[XML-SIG] Replacing a Java tool-chain with 4Suite?
Mike C. Fletcher
mcfletch@rogers.com
Thu, 16 Jan 2003 16:47:19 -0500
This is a multi-part message in MIME format.
--------------090202050003080909060208
Content-Type: text/plain; charset=ISO-8859-1; format=flowed
Content-Transfer-Encoding: 7bit
Well, I think I've got a functional Python-coded transform (attached for
those following along at home). It doesn't yet do the setting of the
"PyOpenGL.version" attribute because I don't see where the xsl version
is getting that from. As I worked on it, however, I noticed a fairly
strange effect which would seem relevant to the multi-hour running time
of the 4xslt version.
My original solution, based loosely on the original xsl, was to do
something along these lines:
find all "refentry" nodes in source, add to a mapping from
refentry.id -> node
for each refentry in dest (the template):
search for nodes within refentry //*[@condition='replace'] using
an XPath query
search for nodes within the corresponding source refentry with
the same nodeType and id attribute value using another XPath query.
replace the first with the second
That worked (for the first entry at least), but it was human-time slow
(I'd guess about 5-10 seconds). From what I could tell, creating a
context with a sub-node (not the document root) wasn't restricting the
search to the sub-node, that is:
Compile( ""//*[@condition='replace']"").evaluate( Context.Context(
base, GetAllNs(base)))
where base is a sub-node of the document wasn't restricting the search
to base and its children, but was instead searching the whole document.
(Or, for some reason, was unbelievably slow in searching the sub-set).
If this is a general "feature", I can imagine the original xsl, which
does at least 1 selection query per refentry (there are 325 of those)
was bogging down in that. Don't really know (shrug). (Here's the line
from the xsl that makes me think it's doing that query):
<xsl:variable name="orig"
select="$original//refmeta[@id=current()/@id]"/>
My "solution" was to exploit a characteristic of the particular
documents in that the replacement IDs are actually globally unique, so I
can just do a straight mapping from id:originalnode instead of touching
the refentry nodes at all.
I _think_ that using ".//*[@condition='replace']" as the xpath might do
the restrictions, but haven't found anything to back up the idea other
than the original xsl source.
BTW, Uche, your tutorials were of great help to me in getting this
working. Thanks.
Still haven't tried to convert to HTML yet, that's the next project.
Enjoy,
Mike
Uche Ogbuji wrote:
...
>>Given the simplicity of the transformation in this case (just a merge by
>>section name!) I may write the darned thing in Python to save time (I
>>started out around 22 hours ago saying to myself "oh, guess I should
>>regenerate the manual before I start working on the web-site" :) ).
>>
>>
>
>Can you post merge.xsl? I'm guessing it simply operates on Docbook
>section/title elements and thus could work with any Docbook source file? DO
>you use recursive templates in merge.xslt? It's really easy to get into an
>infinite loop with XSLT recursive templates.

== == ==

## WHAT YOU WILL DO
Could you print the mailing-list message word for word, from "BTW, Uche, your" up to and including "the next project."?

Stored records
== == ==

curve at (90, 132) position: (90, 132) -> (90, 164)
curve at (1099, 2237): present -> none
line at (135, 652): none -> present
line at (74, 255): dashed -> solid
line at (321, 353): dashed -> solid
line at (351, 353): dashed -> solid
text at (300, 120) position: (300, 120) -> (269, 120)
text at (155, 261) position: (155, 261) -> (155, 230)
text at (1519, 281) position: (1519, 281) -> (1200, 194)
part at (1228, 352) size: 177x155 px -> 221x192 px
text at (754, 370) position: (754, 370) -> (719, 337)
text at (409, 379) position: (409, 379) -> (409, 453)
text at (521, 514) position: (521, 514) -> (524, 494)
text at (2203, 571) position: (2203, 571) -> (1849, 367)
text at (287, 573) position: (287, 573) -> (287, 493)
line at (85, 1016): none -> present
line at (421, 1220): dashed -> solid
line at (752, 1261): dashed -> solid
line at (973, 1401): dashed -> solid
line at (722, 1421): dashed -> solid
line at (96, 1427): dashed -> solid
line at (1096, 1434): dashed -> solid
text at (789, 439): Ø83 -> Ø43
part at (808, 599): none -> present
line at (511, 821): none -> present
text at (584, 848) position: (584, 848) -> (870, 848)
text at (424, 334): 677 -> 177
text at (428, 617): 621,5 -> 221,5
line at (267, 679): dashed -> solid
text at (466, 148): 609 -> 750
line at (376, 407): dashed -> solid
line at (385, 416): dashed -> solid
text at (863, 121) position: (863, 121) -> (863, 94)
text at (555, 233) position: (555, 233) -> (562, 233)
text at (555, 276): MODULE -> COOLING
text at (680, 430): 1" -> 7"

== == ==

## THE COMPLETED TASK
BTW, Uche, your tutorials were of great help to me in getting this
working. Thanks.
Still haven't tried to convert to HTML yet, that's the next project.